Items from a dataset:

===

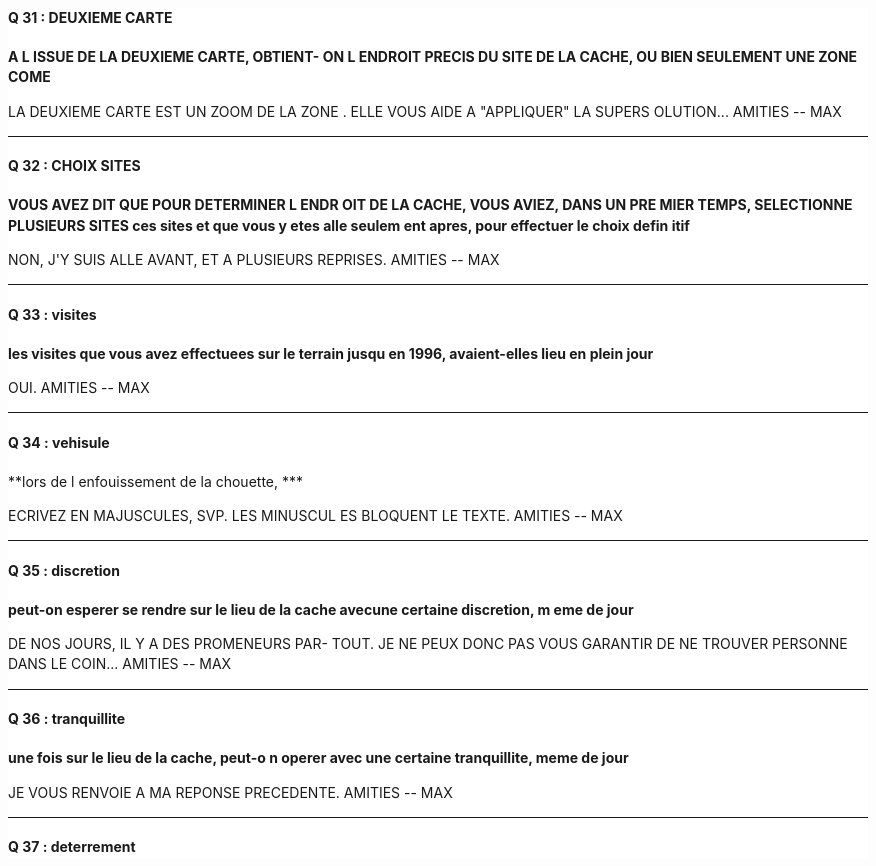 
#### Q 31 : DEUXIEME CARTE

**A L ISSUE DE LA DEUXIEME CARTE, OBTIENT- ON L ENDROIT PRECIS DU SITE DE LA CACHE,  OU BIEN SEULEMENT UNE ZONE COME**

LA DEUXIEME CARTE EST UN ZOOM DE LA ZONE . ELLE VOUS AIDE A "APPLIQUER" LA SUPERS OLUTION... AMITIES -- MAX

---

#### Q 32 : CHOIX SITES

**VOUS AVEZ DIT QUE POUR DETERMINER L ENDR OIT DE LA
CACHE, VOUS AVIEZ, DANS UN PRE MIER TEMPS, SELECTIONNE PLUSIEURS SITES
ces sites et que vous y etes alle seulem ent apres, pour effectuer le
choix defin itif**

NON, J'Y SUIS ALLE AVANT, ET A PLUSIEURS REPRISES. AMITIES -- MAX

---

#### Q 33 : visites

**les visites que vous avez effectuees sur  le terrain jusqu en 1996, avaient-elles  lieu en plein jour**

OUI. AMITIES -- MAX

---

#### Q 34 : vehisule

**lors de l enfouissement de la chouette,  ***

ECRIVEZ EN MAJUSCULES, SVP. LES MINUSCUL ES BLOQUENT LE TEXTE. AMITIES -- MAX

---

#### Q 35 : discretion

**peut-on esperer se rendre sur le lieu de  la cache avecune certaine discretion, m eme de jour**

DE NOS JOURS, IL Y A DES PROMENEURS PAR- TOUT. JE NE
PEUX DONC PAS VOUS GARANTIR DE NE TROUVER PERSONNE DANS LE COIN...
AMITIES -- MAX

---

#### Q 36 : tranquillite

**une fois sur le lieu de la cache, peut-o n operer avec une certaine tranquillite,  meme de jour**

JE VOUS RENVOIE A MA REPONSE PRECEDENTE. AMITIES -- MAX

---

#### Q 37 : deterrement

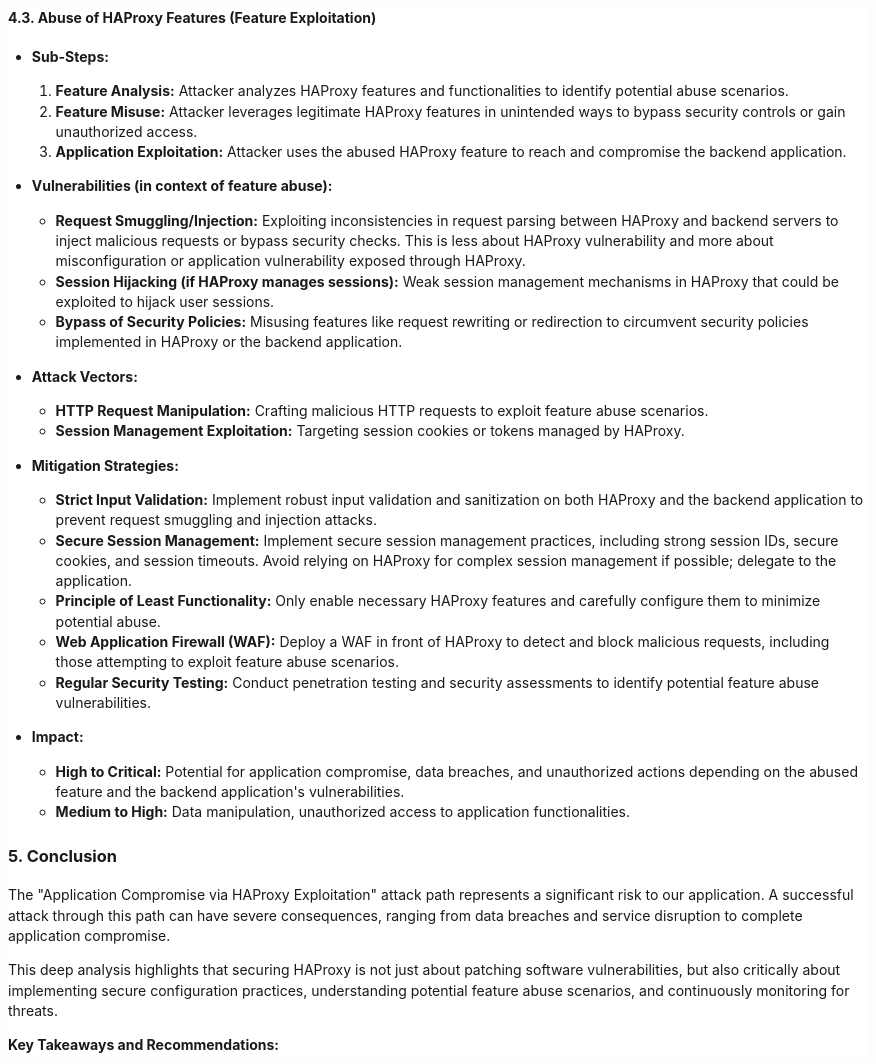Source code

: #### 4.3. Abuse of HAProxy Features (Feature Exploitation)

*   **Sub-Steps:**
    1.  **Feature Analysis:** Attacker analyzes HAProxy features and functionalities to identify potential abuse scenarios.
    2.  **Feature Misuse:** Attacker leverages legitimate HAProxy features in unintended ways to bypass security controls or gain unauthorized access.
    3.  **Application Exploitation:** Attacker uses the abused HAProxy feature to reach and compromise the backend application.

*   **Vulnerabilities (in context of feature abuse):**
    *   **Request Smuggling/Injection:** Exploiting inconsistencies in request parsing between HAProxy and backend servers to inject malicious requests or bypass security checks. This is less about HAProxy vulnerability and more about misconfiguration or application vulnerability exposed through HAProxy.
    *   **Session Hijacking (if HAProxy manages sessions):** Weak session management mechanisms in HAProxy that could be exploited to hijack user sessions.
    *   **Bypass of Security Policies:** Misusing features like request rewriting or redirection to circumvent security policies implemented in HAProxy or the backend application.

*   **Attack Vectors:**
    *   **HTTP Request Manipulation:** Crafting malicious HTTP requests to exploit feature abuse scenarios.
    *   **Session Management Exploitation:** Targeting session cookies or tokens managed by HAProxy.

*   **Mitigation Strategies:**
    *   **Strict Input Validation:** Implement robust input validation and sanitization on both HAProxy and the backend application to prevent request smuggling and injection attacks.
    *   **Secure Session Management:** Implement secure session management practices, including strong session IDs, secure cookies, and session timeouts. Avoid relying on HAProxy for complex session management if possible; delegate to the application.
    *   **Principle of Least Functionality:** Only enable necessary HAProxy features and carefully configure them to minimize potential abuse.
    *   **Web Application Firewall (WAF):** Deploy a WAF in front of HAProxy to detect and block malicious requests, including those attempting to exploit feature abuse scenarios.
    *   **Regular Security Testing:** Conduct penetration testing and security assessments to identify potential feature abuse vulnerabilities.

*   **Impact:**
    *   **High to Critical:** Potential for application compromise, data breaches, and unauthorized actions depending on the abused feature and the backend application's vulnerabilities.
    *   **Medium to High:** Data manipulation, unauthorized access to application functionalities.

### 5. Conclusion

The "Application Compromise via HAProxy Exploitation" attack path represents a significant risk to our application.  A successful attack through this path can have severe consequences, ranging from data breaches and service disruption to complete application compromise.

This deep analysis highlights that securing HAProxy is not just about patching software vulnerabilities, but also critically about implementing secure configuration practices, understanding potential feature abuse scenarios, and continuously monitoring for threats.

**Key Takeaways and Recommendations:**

===

— WRITTEN TASK —
Extract everything from the line that contains "meme de jour**" down to the line that contains "compromise the backend application.", including both of those lines, and reproduce the lines unchanged. Leave the pictures out of your answer.

— TASK RESULT —
**une fois sur le lieu de la cache, peut-o n operer avec une certaine tranquillite,  meme de jour**

JE VOUS RENVOIE A MA REPONSE PRECEDENTE. AMITIES -- MAX

---

#### Q 37 : deterrement

Source code

: #### 4.3. Abuse of HAProxy Features (Feature Exploitation)

*   **Sub-Steps:**
    1.  **Feature Analysis:** Attacker analyzes HAProxy features and functionalities to identify potential abuse scenarios.
    2.  **Feature Misuse:** Attacker leverages legitimate HAProxy features in unintended ways to bypass security controls or gain unauthorized access.
    3.  **Application Exploitation:** Attacker uses the abused HAProxy feature to reach and compromise the backend application.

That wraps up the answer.